= Requirement =
In the material below, find the line containing "thumb mcp: (90, 124)" and the line containing "index dip: (85, 96)". Output those two lines and all lines between them exactly, without pictures.

= Data =
★ ★ ★ ★ ★

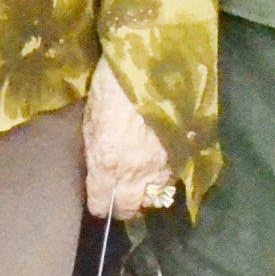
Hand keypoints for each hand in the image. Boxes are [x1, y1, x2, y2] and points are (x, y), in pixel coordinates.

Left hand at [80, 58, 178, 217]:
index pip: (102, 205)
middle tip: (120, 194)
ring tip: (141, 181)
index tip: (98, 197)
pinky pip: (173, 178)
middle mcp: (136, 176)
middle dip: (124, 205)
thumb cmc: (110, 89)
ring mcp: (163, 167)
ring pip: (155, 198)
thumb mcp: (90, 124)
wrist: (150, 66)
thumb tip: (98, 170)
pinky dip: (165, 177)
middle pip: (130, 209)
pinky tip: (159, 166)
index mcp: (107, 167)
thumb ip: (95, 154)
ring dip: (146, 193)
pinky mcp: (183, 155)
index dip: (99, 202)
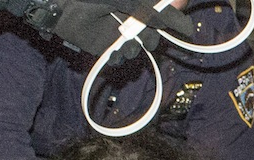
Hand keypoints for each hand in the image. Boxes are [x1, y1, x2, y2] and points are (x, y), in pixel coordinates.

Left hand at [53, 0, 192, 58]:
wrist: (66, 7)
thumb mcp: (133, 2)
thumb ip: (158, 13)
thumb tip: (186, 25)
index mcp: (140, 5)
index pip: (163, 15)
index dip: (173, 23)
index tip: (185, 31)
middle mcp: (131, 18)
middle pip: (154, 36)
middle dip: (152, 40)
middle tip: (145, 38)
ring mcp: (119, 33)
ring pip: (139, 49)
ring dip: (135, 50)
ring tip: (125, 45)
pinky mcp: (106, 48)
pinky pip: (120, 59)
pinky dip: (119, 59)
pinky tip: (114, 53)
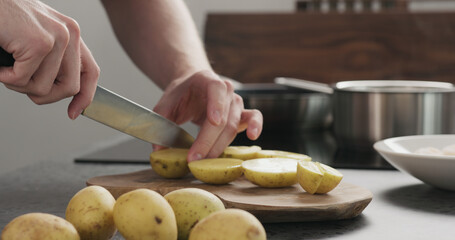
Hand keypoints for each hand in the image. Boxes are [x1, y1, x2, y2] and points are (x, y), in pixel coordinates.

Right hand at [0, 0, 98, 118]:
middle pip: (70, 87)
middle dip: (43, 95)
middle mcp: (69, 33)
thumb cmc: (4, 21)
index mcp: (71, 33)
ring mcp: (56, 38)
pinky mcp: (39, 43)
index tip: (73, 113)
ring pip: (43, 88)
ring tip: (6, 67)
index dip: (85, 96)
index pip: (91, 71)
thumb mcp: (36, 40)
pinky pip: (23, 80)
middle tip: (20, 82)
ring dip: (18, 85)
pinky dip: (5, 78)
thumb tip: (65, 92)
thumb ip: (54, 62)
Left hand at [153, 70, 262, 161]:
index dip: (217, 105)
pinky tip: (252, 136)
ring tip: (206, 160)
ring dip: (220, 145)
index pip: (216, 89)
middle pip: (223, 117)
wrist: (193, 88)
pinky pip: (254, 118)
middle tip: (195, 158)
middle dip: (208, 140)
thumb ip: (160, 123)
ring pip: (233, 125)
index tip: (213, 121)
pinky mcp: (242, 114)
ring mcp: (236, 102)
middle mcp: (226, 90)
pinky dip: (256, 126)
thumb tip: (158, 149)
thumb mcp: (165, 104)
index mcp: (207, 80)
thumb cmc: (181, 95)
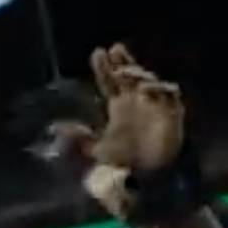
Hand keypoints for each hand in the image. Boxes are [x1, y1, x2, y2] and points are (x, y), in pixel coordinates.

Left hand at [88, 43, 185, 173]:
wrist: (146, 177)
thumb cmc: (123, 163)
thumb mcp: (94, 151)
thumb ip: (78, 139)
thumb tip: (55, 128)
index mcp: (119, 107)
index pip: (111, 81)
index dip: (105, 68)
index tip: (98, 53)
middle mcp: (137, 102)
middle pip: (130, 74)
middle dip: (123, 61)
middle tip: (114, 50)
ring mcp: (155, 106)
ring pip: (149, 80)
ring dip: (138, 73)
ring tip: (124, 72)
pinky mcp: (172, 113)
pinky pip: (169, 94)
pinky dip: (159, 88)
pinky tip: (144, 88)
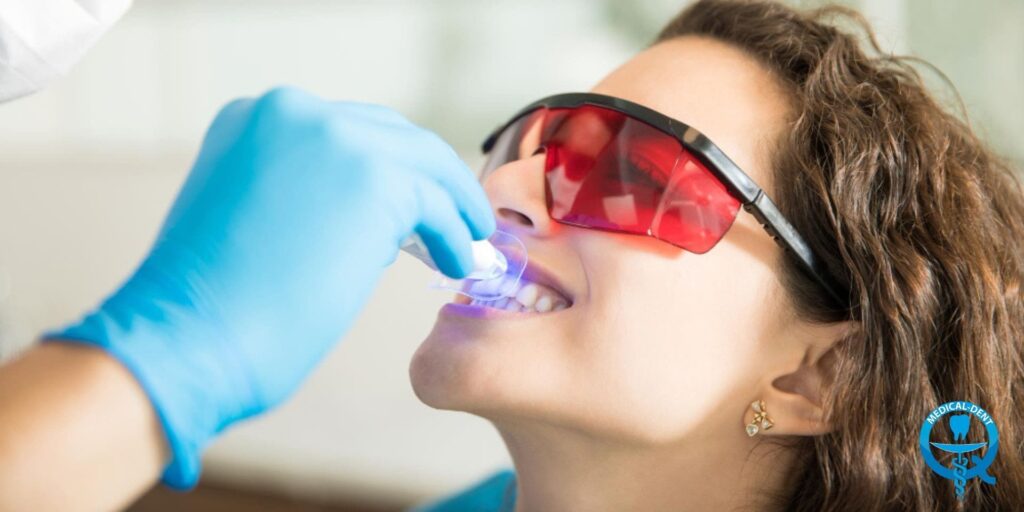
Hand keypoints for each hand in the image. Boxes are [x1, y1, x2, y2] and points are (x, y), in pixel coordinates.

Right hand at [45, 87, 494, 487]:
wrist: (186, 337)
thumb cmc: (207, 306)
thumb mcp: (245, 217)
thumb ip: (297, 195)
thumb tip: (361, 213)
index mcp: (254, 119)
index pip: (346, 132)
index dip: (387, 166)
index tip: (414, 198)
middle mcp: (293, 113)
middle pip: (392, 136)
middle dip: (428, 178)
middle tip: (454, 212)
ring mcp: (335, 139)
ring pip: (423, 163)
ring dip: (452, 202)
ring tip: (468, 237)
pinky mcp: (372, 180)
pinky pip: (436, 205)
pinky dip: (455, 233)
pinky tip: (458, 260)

★ ★ ★ ★ ★

= The answer =
thumb mcp: (90, 124)
wrist: (150, 66)
thumb tip: (98, 170)
pinky dip: (165, 177)
middle pip: (130, 209)
pinky tip: (159, 166)
index mcp: (107, 167)
thumb ip: (95, 154)
ring dip: (146, 193)
pinky mcp: (183, 155)
index dip: (99, 202)
Hand keypoints for each hand in the image. Boxes are [x1, y1, x2, y2] and points are (x, y), in pixel coordinates.

Left hand at [53, 0, 192, 58]:
wrist: (66, 7)
thumb mcp: (133, 2)
thumb ip: (158, 13)
thumb tip: (186, 25)
index mcp: (140, 5)
index pip: (163, 15)
index dip: (173, 23)
index tip: (185, 31)
middle mcp: (131, 18)
middle pip: (154, 36)
middle dip: (152, 40)
middle tip: (145, 38)
ring mcp: (119, 33)
ring pip: (139, 49)
ring dip: (135, 50)
ring tip: (125, 45)
pinky mcp: (106, 48)
pinky pip: (120, 59)
pinky dip: (119, 59)
pinky tip: (114, 53)
Hand keypoints for each hand in the image. Boxes are [x1, y1, x2, y2] and points are (x, y), in pixel coordinates.

Right hand at [0, 0, 98, 118]:
middle pip: (70, 87)
middle dip: (43, 95)
middle mcp: (69, 33)
thumb cmc: (4, 21)
index mcp: (71, 33)
ring mcp: (56, 38)
pinky mcp: (39, 43)
index tip: (73, 113)
ring pip: (43, 88)
ring tip: (6, 67)
index dip: (85, 96)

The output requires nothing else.